> **Data for this task**:
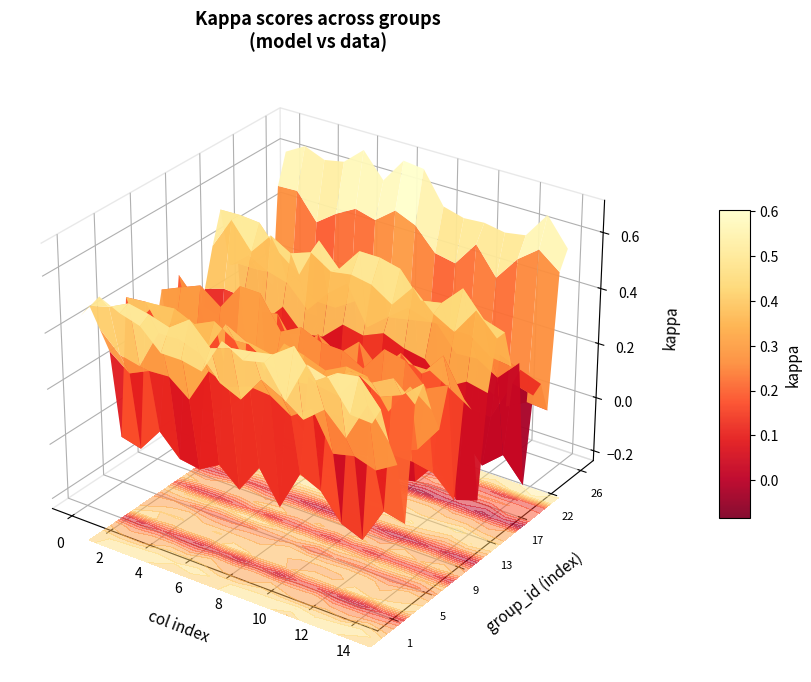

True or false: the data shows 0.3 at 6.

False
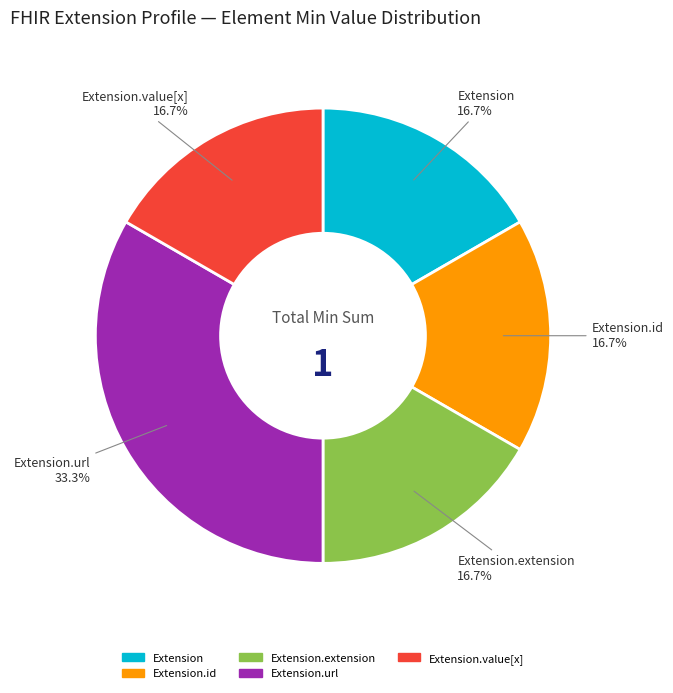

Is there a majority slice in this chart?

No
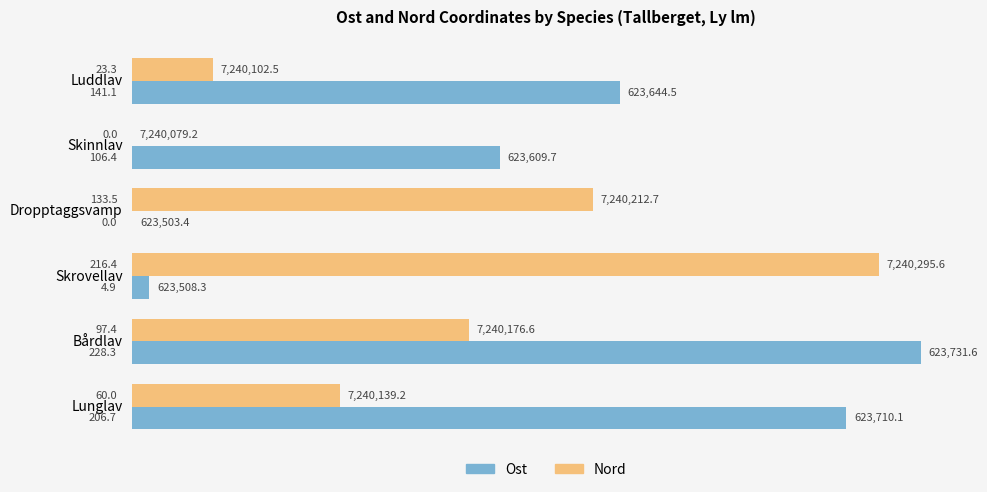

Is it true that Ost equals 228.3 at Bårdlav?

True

> **Work to be completed**: Pull out every line of text from the data above word for word, leaving out the pictures.

> **Result**:
True or false: the data shows 0.3 at 6.

False

Is there a majority slice in this chart?

No

Is it true that Ost equals 228.3 at Bårdlav?

True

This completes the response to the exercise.